## [ACTIVITY 1]
Please retype every row of the match schedule below, without any changes.

EXCERPT PROVIDED START

It’s difficult to know what goes on in Addicks owner Roland Duchatelet’s head at the best of times, but even more bizarre than usual to find him referencing this writer, former Charlton chief executive Peter Varney and ex-chairman Derek Chappell over a 2015 takeover approach in an official website message headed “updates on takeover and 2019/20”. It’s useful, nonetheless, because it provides a timely reminder not to believe a word that Duchatelet says.
“It is debatable whether the first candidate for buying the club, who was pushed, with the very best intentions, by ex-CEO Peter Varney, ex-director Derek Chappell and Rick Everitt (VOV from 29 12 15), the current owner of Ebbsfleet football club, would have been the right fit for Charlton,” Duchatelet writes.
That has nothing to do with 2019, it's simply inserted in an attempt to link Varney, Chappell and me to the current troubles at Ebbsfleet, but the important thing is
that it never happened. It’s a lie - and not just the clumsy implication that I am the owner of Ebbsfleet.

EXCERPT PROVIDED END

## [ACTIVITY 2]
Answer these questions from the Charlton takeover piece above, one line each:
(a) Who owns the Addicks?
(b) In Duchatelet's message, who is called an ex-director?
(c) Which football club does the message imply the writer owns?

RECORDS FOR THE TASK START

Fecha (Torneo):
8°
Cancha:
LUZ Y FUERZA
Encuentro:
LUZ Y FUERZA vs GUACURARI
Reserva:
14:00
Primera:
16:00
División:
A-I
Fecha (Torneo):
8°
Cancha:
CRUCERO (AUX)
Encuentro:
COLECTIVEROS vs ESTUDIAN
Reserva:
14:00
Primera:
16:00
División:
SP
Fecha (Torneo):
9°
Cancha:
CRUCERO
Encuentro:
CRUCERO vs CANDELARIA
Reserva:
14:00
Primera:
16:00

RECORDS FOR THE TASK END

## [EXERCISE RESULT 1]
Fecha (Torneo):
8°
Cancha:
LUZ Y FUERZA
Encuentro:
LUZ Y FUERZA vs GUACURARI
Reserva:
14:00
Primera:
16:00
División:
A-I
Fecha (Torneo):
8°
Cancha:
CRUCERO (AUX)
Encuentro:
COLECTIVEROS vs ESTUDIAN
Reserva:
14:00
Primera:
16:00
División:
SP
Fecha (Torneo):
9°
Cancha:
CRUCERO
Encuentro:
CRUCERO vs CANDELARIA
Reserva:
14:00
Primera:
16:00

## [EXERCISE RESULT 2]
(a) Roland Duchatelet
(b) Derek Chappell
(c) Ebbsfleet